Exercise prompt
Please give back word for word the lines of the material below between the line containing "part: (1261, 274) -> (865, 423), moved" and the line containing "text: (818, 519) -> (467, 540), moved", inclusive.

Records shown

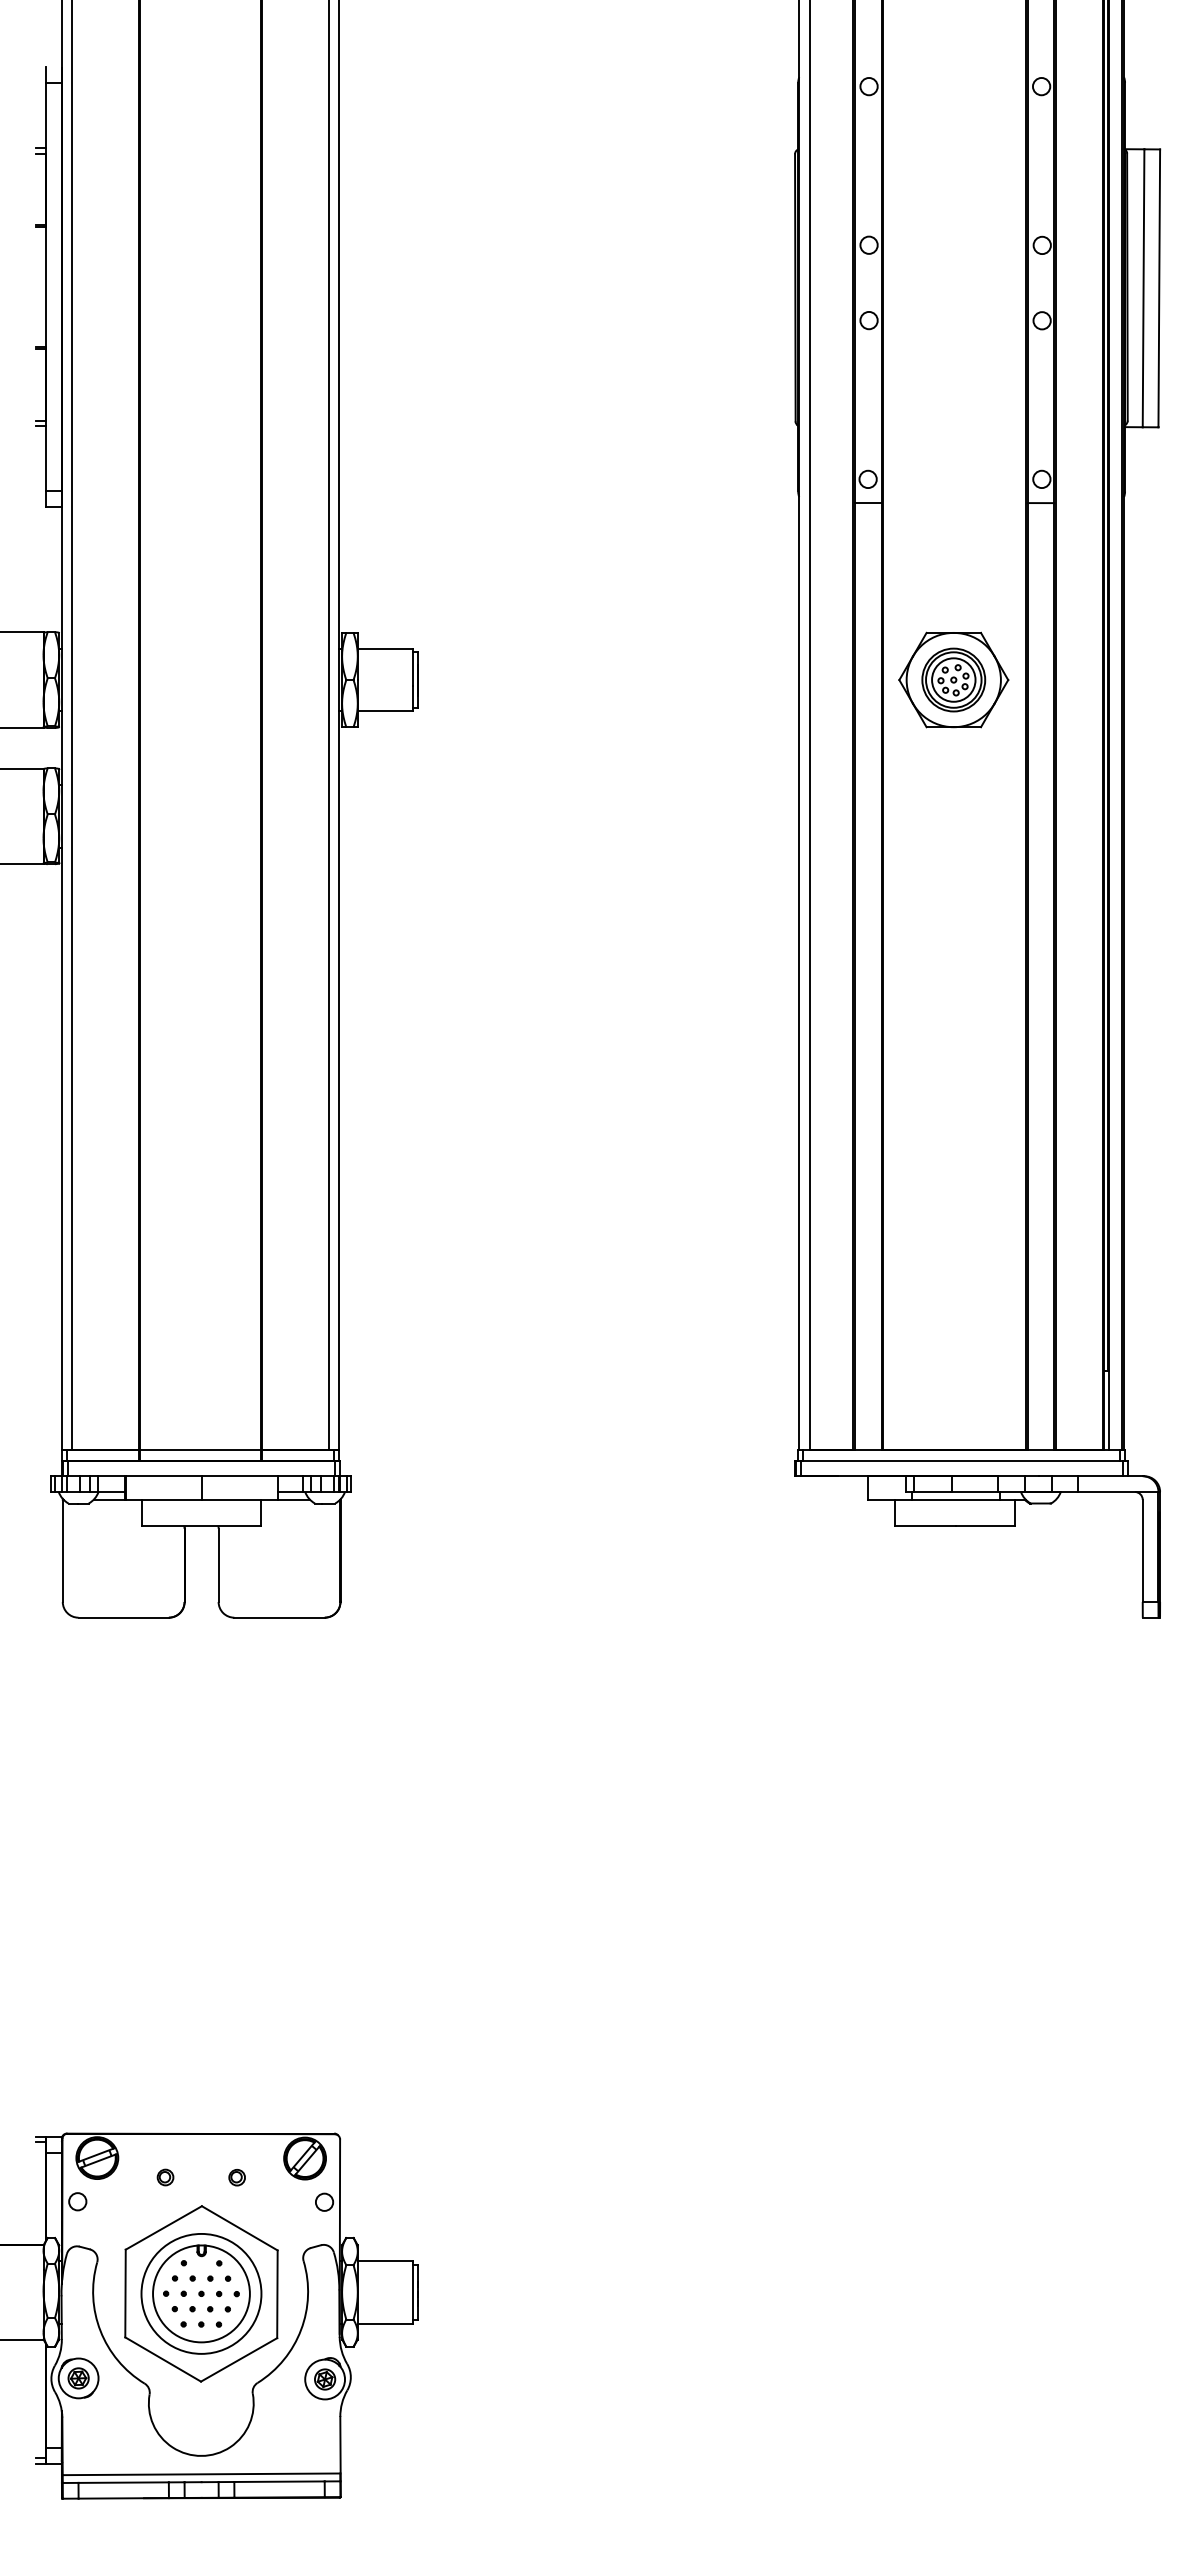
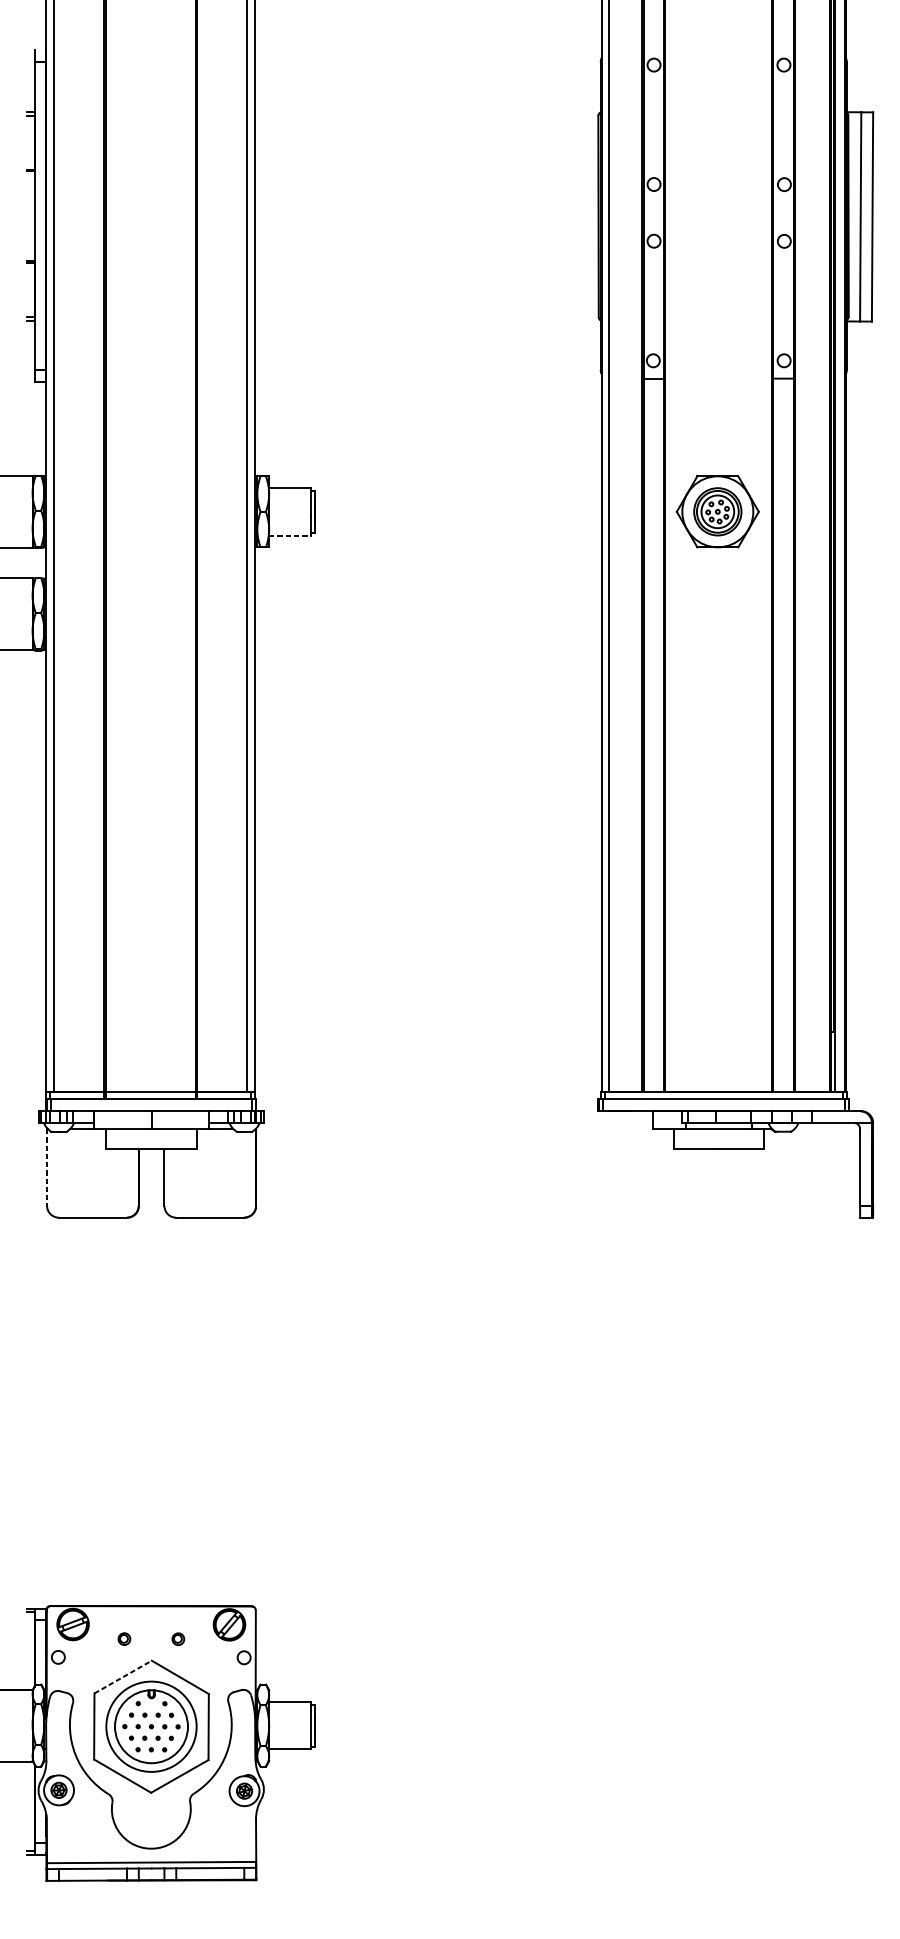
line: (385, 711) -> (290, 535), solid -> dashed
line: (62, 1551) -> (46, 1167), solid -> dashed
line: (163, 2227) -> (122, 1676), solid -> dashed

--

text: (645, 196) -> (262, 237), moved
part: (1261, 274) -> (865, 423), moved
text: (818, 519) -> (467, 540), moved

* * *

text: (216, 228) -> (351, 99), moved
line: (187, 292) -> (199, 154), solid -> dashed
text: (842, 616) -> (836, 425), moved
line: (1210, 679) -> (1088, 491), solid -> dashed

Answer for the task
part: (1261, 274) -> (865, 423), moved
text: (818, 519) -> (467, 540), moved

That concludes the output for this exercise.